++++ THE INPUT
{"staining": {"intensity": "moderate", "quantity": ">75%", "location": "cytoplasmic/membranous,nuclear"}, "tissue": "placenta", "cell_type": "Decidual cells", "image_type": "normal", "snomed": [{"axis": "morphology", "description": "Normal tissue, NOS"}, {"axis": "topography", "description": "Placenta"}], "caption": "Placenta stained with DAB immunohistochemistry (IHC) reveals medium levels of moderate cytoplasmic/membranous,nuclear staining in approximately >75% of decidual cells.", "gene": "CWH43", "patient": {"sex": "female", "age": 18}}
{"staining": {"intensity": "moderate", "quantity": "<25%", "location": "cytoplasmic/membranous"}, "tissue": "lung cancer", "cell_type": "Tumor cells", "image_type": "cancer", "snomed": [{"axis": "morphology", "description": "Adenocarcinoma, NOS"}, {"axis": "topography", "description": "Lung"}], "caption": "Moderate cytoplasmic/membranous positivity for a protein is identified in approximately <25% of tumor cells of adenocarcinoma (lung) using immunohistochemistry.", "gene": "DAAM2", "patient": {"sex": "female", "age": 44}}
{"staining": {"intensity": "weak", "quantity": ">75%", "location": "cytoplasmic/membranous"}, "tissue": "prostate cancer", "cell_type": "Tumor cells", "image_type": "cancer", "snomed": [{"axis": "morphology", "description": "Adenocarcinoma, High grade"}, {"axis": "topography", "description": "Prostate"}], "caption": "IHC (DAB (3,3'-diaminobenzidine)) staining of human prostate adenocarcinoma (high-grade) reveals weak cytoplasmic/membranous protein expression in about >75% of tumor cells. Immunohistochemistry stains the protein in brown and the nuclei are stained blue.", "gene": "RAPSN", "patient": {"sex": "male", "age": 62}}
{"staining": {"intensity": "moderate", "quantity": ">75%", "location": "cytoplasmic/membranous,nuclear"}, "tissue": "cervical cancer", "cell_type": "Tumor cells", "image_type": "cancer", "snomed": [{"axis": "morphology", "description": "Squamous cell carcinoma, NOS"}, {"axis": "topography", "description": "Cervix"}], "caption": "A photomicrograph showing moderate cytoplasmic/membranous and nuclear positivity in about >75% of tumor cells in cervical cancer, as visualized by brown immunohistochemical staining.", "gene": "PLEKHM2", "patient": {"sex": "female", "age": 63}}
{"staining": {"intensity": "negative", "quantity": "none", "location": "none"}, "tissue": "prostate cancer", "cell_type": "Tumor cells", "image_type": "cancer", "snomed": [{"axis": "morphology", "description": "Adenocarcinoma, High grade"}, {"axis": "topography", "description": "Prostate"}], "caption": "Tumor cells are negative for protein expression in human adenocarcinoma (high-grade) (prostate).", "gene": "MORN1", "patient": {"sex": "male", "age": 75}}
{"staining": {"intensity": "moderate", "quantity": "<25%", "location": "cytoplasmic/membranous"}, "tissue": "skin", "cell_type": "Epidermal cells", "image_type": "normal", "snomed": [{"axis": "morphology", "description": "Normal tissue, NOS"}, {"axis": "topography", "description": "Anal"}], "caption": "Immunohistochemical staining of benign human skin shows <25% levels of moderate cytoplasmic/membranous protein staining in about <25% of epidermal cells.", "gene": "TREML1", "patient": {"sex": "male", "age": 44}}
++++++++
■ **EXERCISE AIM**
Please return the data above exactly as given.

■ **RESPONSE AREA**
{"staining": {"intensity": "moderate", "quantity": ">75%", "location": "cytoplasmic/membranous,nuclear"}, "tissue": "placenta", "cell_type": "Decidual cells", "image_type": "normal", "snomed": [{"axis": "morphology", "description": "Normal tissue, NOS"}, {"axis": "topography", "description": "Placenta"}], "caption": "Placenta stained with DAB immunohistochemistry (IHC) reveals medium levels of moderate cytoplasmic/membranous,nuclear staining in approximately >75% of decidual cells.", "gene": "CWH43", "patient": {"sex": "female", "age": 18}}
{"staining": {"intensity": "moderate", "quantity": "<25%", "location": "cytoplasmic/membranous"}, "tissue": "lung cancer", "cell_type": "Tumor cells", "image_type": "cancer", "snomed": [{"axis": "morphology", "description": "Adenocarcinoma, NOS"}, {"axis": "topography", "description": "Lung"}], "caption": "Moderate cytoplasmic/membranous positivity for a protein is identified in approximately <25% of tumor cells of adenocarcinoma (lung) using immunohistochemistry.", "gene": "DAAM2", "patient": {"sex": "female", "age": 44}}
{"staining": {"intensity": "weak", "quantity": ">75%", "location": "cytoplasmic/membranous"}, "tissue": "prostate cancer", "cell_type": "Tumor cells", "image_type": "cancer", "snomed": [{"axis": "morphology", "description": "Adenocarcinoma, High grade"}, {"axis": "topography", "description": "Prostate"}], "caption": "IHC (DAB (3,3'-diaminobenzidine)) staining of human prostate adenocarcinoma (high-grade) reveals weak cytoplasmic/membranous protein expression in about >75% of tumor cells. Immunohistochemistry stains the protein in brown and the nuclei are stained blue.", "gene": "RAPSN", "patient": {"sex": "male", "age": 62}}
{"staining": {"intensity": "moderate", "quantity": ">75%", "location": "cytoplasmic/membranous,nuclear"}, "tissue": "cervical cancer", "cell_type": "Tumor cells", "image_type": "cancer", "snomed": [{"axis": "morphology", "description": "Squamous cell carcinoma, NOS"}, {"axis": "topography", "description": "Cervix"}], "caption": "A photomicrograph showing moderate cytoplasmic/membranous and nuclear positivity in about >75% of tumor cells in cervical cancer, as visualized by brown immunohistochemical staining.", "gene": "PLEKHM2", "patient": {"sex": "female", "age": 63}}
{"staining": {"intensity": "negative", "quantity": "none", "location": "none"}, "tissue": "prostate cancer", "cell_type": "Tumor cells", "image_type": "cancer", "snomed": [{"axis": "morphology", "description": "Adenocarcinoma, High grade"}, {"axis": "topography", "description": "Prostate"}], "caption": "Tumor cells are negative for protein expression in human adenocarcinoma (high-grade) (prostate).", "gene": "MORN1", "patient": {"sex": "male", "age": 75}}
{"staining": {"intensity": "moderate", "quantity": "<25%", "location": "cytoplasmic/membranous"}, "tissue": "skin", "cell_type": "Epidermal cells", "image_type": "normal", "snomed": [{"axis": "morphology", "description": "Normal tissue, NOS"}, {"axis": "topography", "description": "Anal"}], "caption": "Immunohistochemical staining of benign human skin shows <25% levels of moderate cytoplasmic/membranous protein staining in about <25% of epidermal cells.", "gene": "TREML1", "patient": {"sex": "male", "age": 44}}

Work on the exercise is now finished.